Voici d’abord le point de vue de Rousseau, un philosophe des Lumières :


« Malheur à qui n’a plus rien à désirer ! Il perd pour ainsi dire tout ce qu’il possède. On jouit moins de ce
qu’on obtient que de ce qu’on espère, et l’on n’est heureux qu’avant d’être heureux. En effet, l’homme
avide et borné, fait pour tout vouloir et peu obtenir, a reçu du ciel une force consolante qui rapproche de
lui tout ce qu’il désire, qui le soumet à son imagination, qui le lui rend présent et sensible, qui le lui livre
en quelque sorte, et pour lui rendre cette imaginaire propriété plus douce, le modifie au gré de sa
passion. Mais tout ce prestige disparaît devant l’objet même ; rien n’embellit plus cet objet aux yeux du
possesseur; on ne se figure point ce qu’on voit ; l’imagination ne pare plus rien de ce qu’on possède,
l’illusion cesse où commence la jouissance. Le pays des chimères est en ce monde le seul digne d’être
habité et tel est le néant des choses humaines, qu’hors l’Être existant par lui-même, il n’y a rien de beau
que ce qui n’est pas. »

Extrait de La Nouvelle Héloïse, VIII, 1761

Pour Rousseau, penseur du XVIII siècle, le désir enchante la vie, et à l’inverse, l’existence sans la
puissance du désir devient un fardeau. C’est pourquoi il écrit :

« Malheur à qui n’a plus rien à désirer ».

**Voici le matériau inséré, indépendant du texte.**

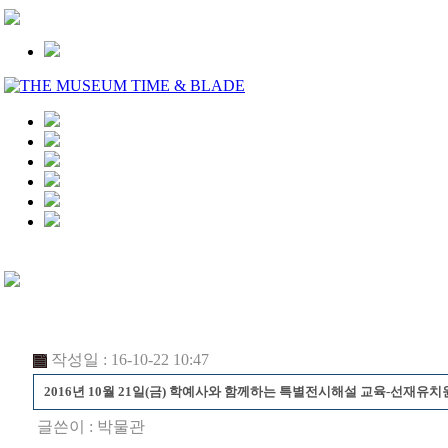
작성일 : 16-10-22 10:47
2016년 10월 21일(금) 학예사와 함께하는 특별전시해설 교육-선재유치
글쓴이 :
박물관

Contre l’idée qu’il faut obtenir et consommer rapidement ce que nous désirons, Rousseau affirme qu’il
fat entretenir le désir et le faire durer. Pour lui, un désir inassouvi vaut finalement mieux qu’un désir
satisfait. Ainsi, déclare-t-il, « On jouit moins de ce qu’on obtient que de ce qu’on espère ».

Le désir amoureux :

Dans Fragments d’un discours amoureux, Roland Barthes évoque ce rapport qu’entretiennent désir et
amour à travers la communion à même de créer la troisième personne qu’on appelle « le couple ». En
effet, il existe un lien consubstantiel entre amour et désir : l’expression « je t’aime » signifie-t-elle pas
aussi « je te veux » ? Il s’agit d’un désir fusionnel. Ainsi, dans Le Banquet, œuvre majeure quant au
thème du désir, Platon évoque le récit d’Aristophane sur l’origine de l’amour, à savoir l’androgyne (des
êtres doubles jouissant de complétude et de pouvoir. Zeus décide de les diviser en deux et de plonger
chacune des moitiés dans la recherche éperdue son autre moitié. De cette déchirure sont restés les deux
genres. Ce mythe explique le désir qui pousse l’un vers l’autre. C’est dire qu’un amour sans désir n’est
pas un amour d’autant que les deux sont corollaires. L’amour peut sortir de l’éros pour s’en tenir à la
philia (amitié) ou à l’agapè (la charité : les autres nous sont chers), mais il englobe toujours le désir qui se
manifeste à travers plusieurs préférences : le temps à passer ensemble, les retrouvailles, la conversation,
le sentiment de déjà-vu et vécu. Par ailleurs, la philia désigne non seulement l’amitié mais toute sorte
d’attachement ; une force qui nous pousse l’un vers l’autre, un vouloir vivre ensemble étant donné que
l’homme est un zoon politikon. Celui qui ne désire pas les autres, et ne désire pas être avec les autres, il
est soit une bête soit un dieu. L’amour des autres, l’amitié civique : une volonté de faire corps avec les
autres : un être social. Pour Kant, l’Homme dispose d’une « faculté de désirer » et la volonté n’est qu’une
forme de cette faculté. La notion de « volonté libre » est au centre de la pensée morale kantienne : qui
ne peut être qu’une simple illusion. Car nous ignorons ce qui nous pousse à désirer. Autrement dit, les
désirs s’imposent à nous, à notre insu, mais dépendent aussi de nos mouvements et de nos pensées. Or
par l’intellect, on peut façonner nos désirs. Car l’homme est libre (1) et perfectible (2).